【茨城再見聞】セミ時雨が降る夏の終わり 御岩神社(日立)
緑に囲まれた御岩神社の楼門

茨城再見聞

 パワースポットとして全国に知られる日立市入四間(いりしけん)町の御岩神社も、今夏は新型コロナの影響で参拝者が少なめだ。人のにぎわいに取って代わったようなのは、セミ時雨。参道を囲むスギの大木から降り落ちてくるようだ。

 「ヒグラシが鳴く夕暮れは、特に風情がある。参道に沿って流れる小川のせせらぎとのハーモニーも感じてほしい」と、同神社広報担当の下条美樹さん(25)。
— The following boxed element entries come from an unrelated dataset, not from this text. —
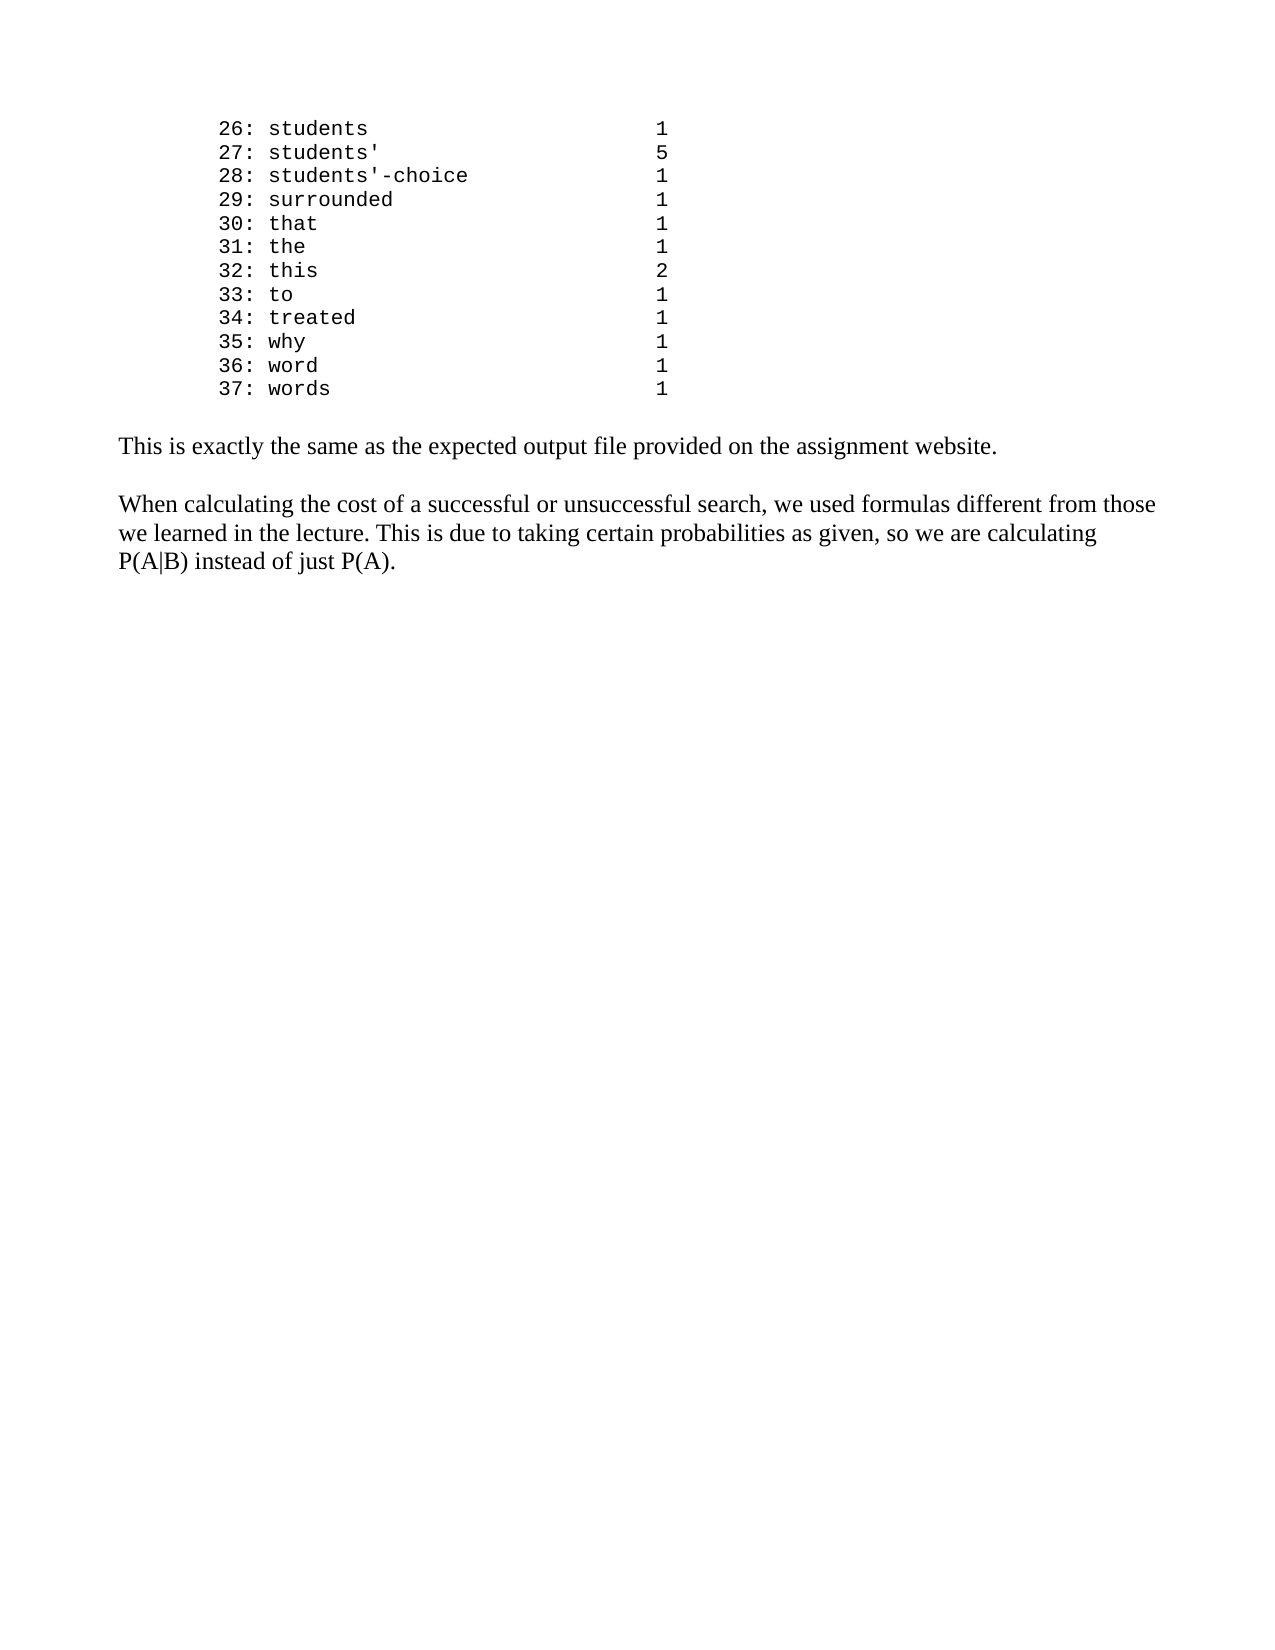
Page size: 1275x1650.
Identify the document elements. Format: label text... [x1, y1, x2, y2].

text When calculating the cost of a successful or unsuccessful search, we used formulas different from those we learned in the lecture. This is due to taking certain probabilities as given, so we are calculating P(A|B) instead of just P(A). [118, 489, 1157, 575]
text 34: treated 1 [118, 307, 1157, 331]
text 36: word 1 [118, 354, 1157, 378]
text 29: surrounded 1 [118, 189, 1157, 213]
text 30: that 1 [118, 213, 1157, 236]
text 27: students' 5 [118, 142, 1157, 165]
text This is exactly the same as the expected output file provided on the assignment website. [118, 431, 1157, 460]
text 26: students 1 [118, 118, 1157, 142]
text 33: to 1 [118, 284, 1157, 307]
text 28: students'-choice 1 [118, 165, 1157, 189]
text 35: why 1 [118, 331, 1157, 354]
text 32: this 2 [118, 260, 1157, 284]
text 31: the 1 [118, 236, 1157, 260]
text 37: words 1 [118, 378, 1157, 402]
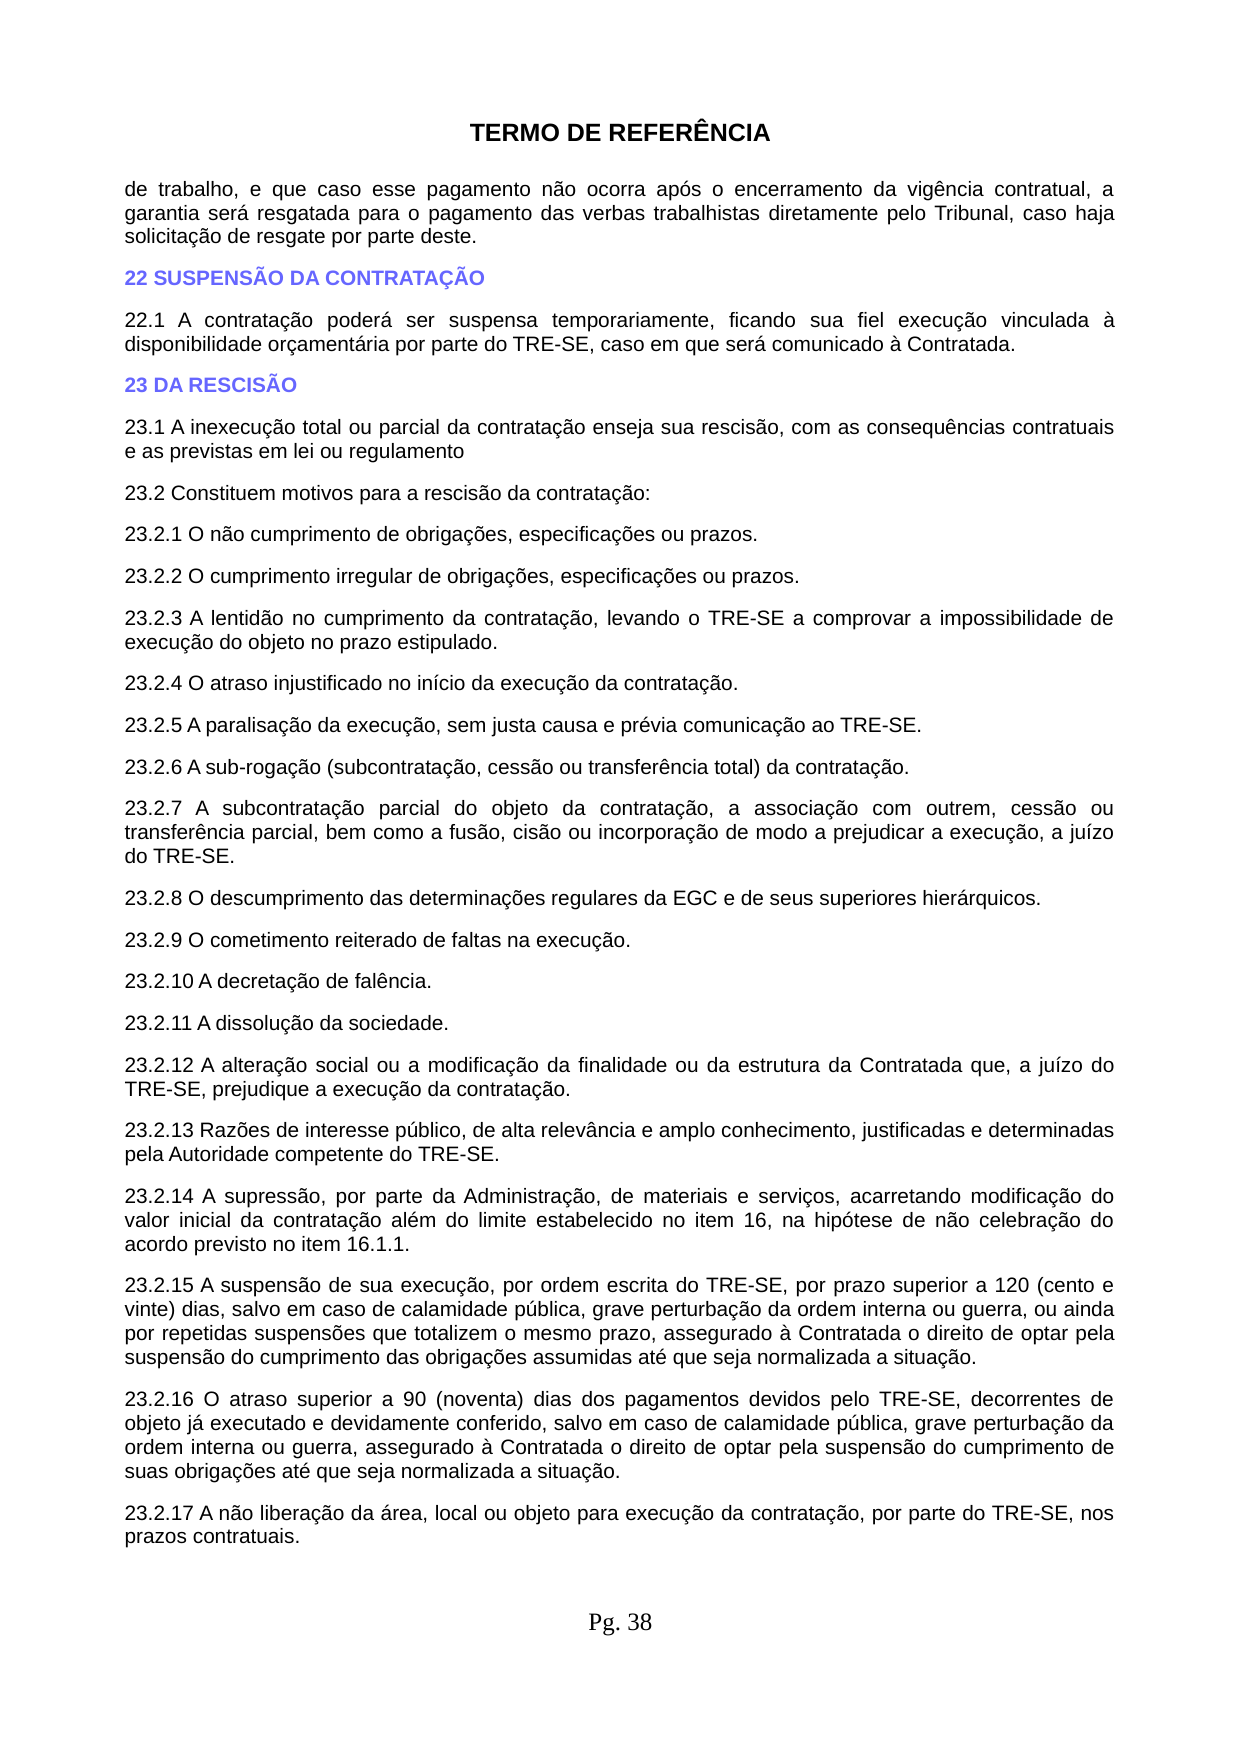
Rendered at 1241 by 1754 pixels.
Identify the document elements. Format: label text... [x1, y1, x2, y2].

text 23.2.9 O cometimento reiterado de faltas na execução. [124, 927, 1116, 951]
text 23.2.12 A alteração social ou a modificação da finalidade ou da estrutura da Contratada que, a juízo do TRE-SE, prejudique a execução da contratação. [124, 1052, 1116, 1100]
text 23.2.17 A não liberação da área, local ou objeto para execução da contratação, por parte do TRE-SE, nos prazos contratuais. [124, 1500, 1116, 1548]
text de trabalho, e que caso esse pagamento não ocorra após o encerramento da vigência contratual, a garantia será resgatada para o pagamento das verbas trabalhistas diretamente pelo Tribunal, caso haja solicitação de resgate por parte deste. [124, 176, 1116, 248]
text 23.2.14 A supressão, por parte da Administração, de materiais e serviços, acarretando modificação do valor inicial da contratação além do limite estabelecido no item 16, na hipótese de não celebração do acordo previsto no item 16.1.1. [124, 1184, 1116, 1256]
text 23.2.4 O atraso injustificado no início da execução da contratação. [124, 671, 1116, 695]
text 23 DA RESCISÃO [124, 373, 1116, 397]
text 23.2 Constituem motivos para a rescisão da contratação: [124, 481, 1116, 504]
text 23.2.5 A paralisação da execução, sem justa causa e prévia comunicação ao TRE-SE. [124, 713, 1116, 737]
text 23.2.8 O descumprimento das determinações regulares da EGC e de seus superiores hierárquicos. [124, 886, 1116, 910]
text 22 SUSPENSÃO DA CONTRATAÇÃO [124, 266, 1116, 290]
text 22.1 A contratação poderá ser suspensa temporariamente, ficando sua fiel execução vinculada à disponibilidade orçamentária por parte do TRE-SE, caso em que será comunicado à Contratada. [124, 308, 1116, 356]
text 23.2.16 O atraso superior a 90 (noventa) dias dos pagamentos devidos pelo TRE-SE, decorrentes de objeto já executado e devidamente conferido, salvo em caso de calamidade pública, grave perturbação da ordem interna ou guerra, assegurado à Contratada o direito de optar pela suspensão do cumprimento de suas obrigações até que seja normalizada a situação. [124, 1387, 1116, 1483]
text 23.2.3 A lentidão no cumprimento da contratação, levando o TRE-SE a comprovar a impossibilidade de execução do objeto no prazo estipulado. [124, 606, 1116, 653]
text 23.2.10 A decretação de falência. [124, 969, 1116, 993]
text 23.1 A inexecução total ou parcial da contratação enseja sua rescisão, com as consequências contratuais e as previstas em lei ou regulamento [124, 415, 1116, 463]
text 23.2.6 A sub-rogação (subcontratação, cessão ou transferência total) da contratação. [124, 754, 1116, 778]
text 23.2.7 A subcontratação parcial do objeto da contratação, a associação com outrem, cessão ou transferência parcial, bem como a fusão, cisão ou incorporação de modo a prejudicar a execução, a juízo do TRE-SE. [124, 796, 1116, 868]
text 23.2.2 O cumprimento irregular de obrigações, especificações ou prazos. [124, 564, 1116, 588]
text 23.2.13 Razões de interesse público, de alta relevância e amplo conhecimento, justificadas e determinadas pela Autoridade competente do TRE-SE. [124, 1118, 1116, 1166]
text 23.2.1 O não cumprimento de obrigações, especificações ou prazos. [124, 522, 1116, 546]
text 23.2.11 A dissolução da sociedade. [124, 1011, 1116, 1035]
text 23.2.15 A suspensão de sua execução, por ordem escrita do TRE-SE, por prazo superior a 120 (cento e vinte) dias, salvo em caso de calamidade pública, grave perturbação da ordem interna ou guerra, ou ainda por repetidas suspensões que totalizem o mesmo prazo, assegurado à Contratada o direito de optar pela suspensão do cumprimento das obrigações assumidas até que seja normalizada a situação. [124, 1273, 1116, 1369]
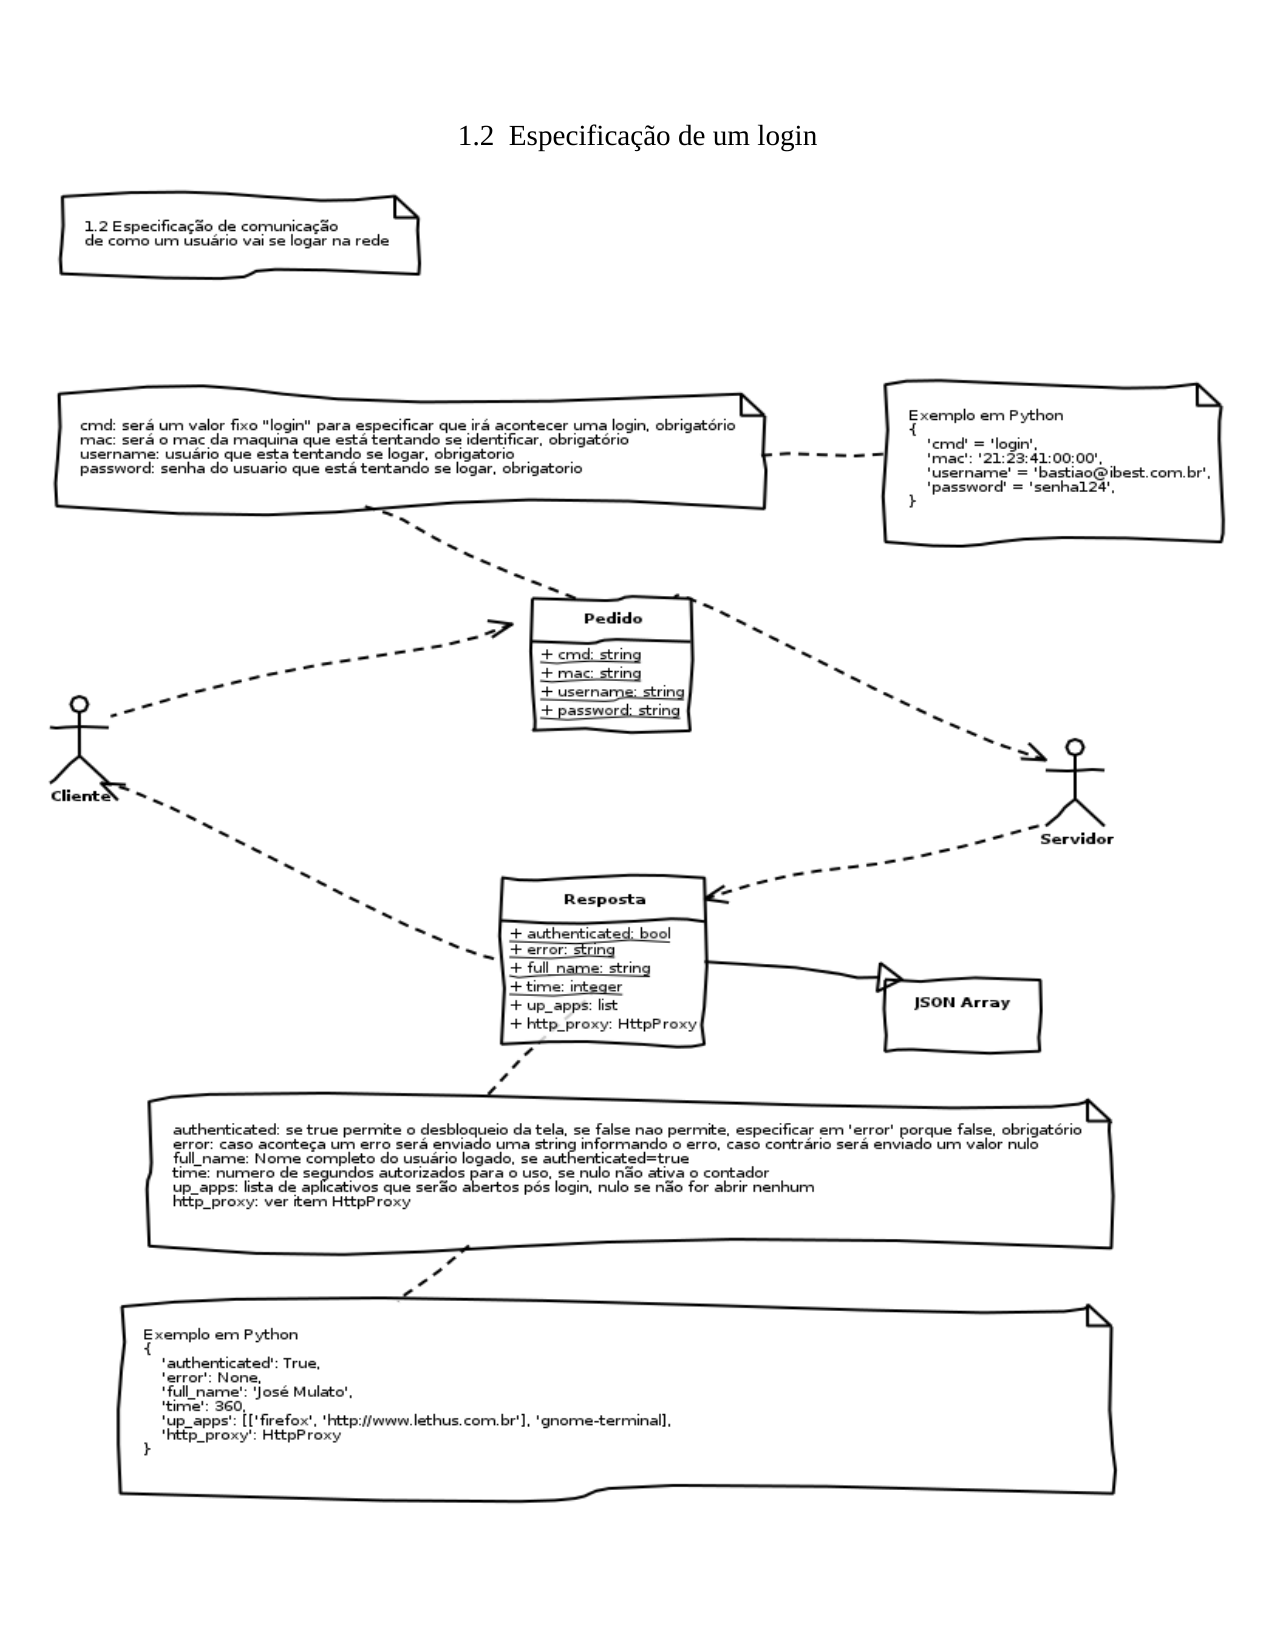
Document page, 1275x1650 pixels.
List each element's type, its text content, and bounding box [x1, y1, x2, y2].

text 1.2 Especificação de um login [118, 118, 1157, 152]
picture [42, 187, 1230, 1510]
 同神社は、奈良時代に編さんされた常陸国風土記に関連する記述があるなど、古くから信仰を集めた。パワースポットといわれるようになった理由は諸説あるが、人気の本質が、同神社の歴史の重みや、周囲の自然と合いまった神秘的なたたずまいにあるのは確かだ。

 神社入り口から参集殿(御岩神社)までは、約8分歩く。セミの声は、歩き進めるごとに大きくなる。時折、反響するかのような鳥の鳴き声が入り込む。周囲の木々と山肌も音響効果を高めているという。

 「鳥の鳴き声があまりに明瞭なため、『スピーカーで放送しているの?』と聞かれたことがあります」と、下条さん。